Bullies can try to alienate their victims from other co-workers — don’t let them. Work to develop relationships with others at work.
Evelyn Field says there also needs to be guidelines that indicate what should be done about it. “It’s not about simply having these policies in place, and tick-and-flick training at lunchtime,” she says. “You need to have programs that consistently assess what bullying is, and ongoing education so people know how to deal appropriately with it when there is a bullying situation.”
It’s imperative that the problem is addressed in the right way, she adds. “Adversarial processes are just a continuation of the bullying. Collaborative processes such as restorative justice need to be implemented so the bullying is stopped in reasonable manner and people can continue to work there.”
Cyber bullying lingo defined
Cyber bullying can include flaming, or trolling, which is using abusive language in messages.
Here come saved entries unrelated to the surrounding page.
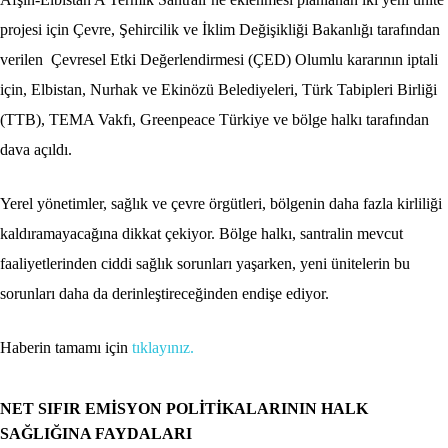
projesi için Çevre, Şehircilik ve İklim Değişikliği Bakanlığı tarafından
verilen Çevresel Etki Değerlendirmesi (ÇED) Olumlu kararının iptali
için, Elbistan, Nurhak ve Ekinözü Belediyeleri, Türk Tabipleri Birliği
(TTB), TEMA Vakfı, Greenpeace Türkiye ve bölge halkı tarafından
dava açıldı.
Yerel yönetimler, sağlık ve çevre örgütleri, bölgenin daha fazla kirliliği
kaldıramayacağına dikkat çekiyor. Bölge halkı, santralin mevcut
faaliyetlerinden ciddi sağlık sorunları yaşarken, yeni ünitelerin bu
sorunları daha da derinleştireceğinden endişe ediyor.
Haberin tamamı için
tıklayınız.
NET SIFIR EMİSYON POLİTİKALARININ HALK
SAĞLIĞINA FAYDALARI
Harassment is sending unwanted or abusive messages. Cyber bullying can also include impersonating another online and publishing another’s information without their applied consent.
Cyber bullying is a crime, yet did you know it’s only in Victoria that other forms of bullying are considered criminal acts, meaning police can prosecute individuals? Hopefully, other states will follow their lead to make all types of bullying against the law.
What else can you do?
If you’re being bullied in the workplace, contact the Fair Work Commission. From January 1, 2014, a worker (including an employee, contractor, apprentice or volunteer) who is covered by the Fair Work Act 2009 and reasonably believes they have been bullied at work may apply to the Fair Work Commission for an order to stop the workplace bullying. More information is available at fwc.gov.au.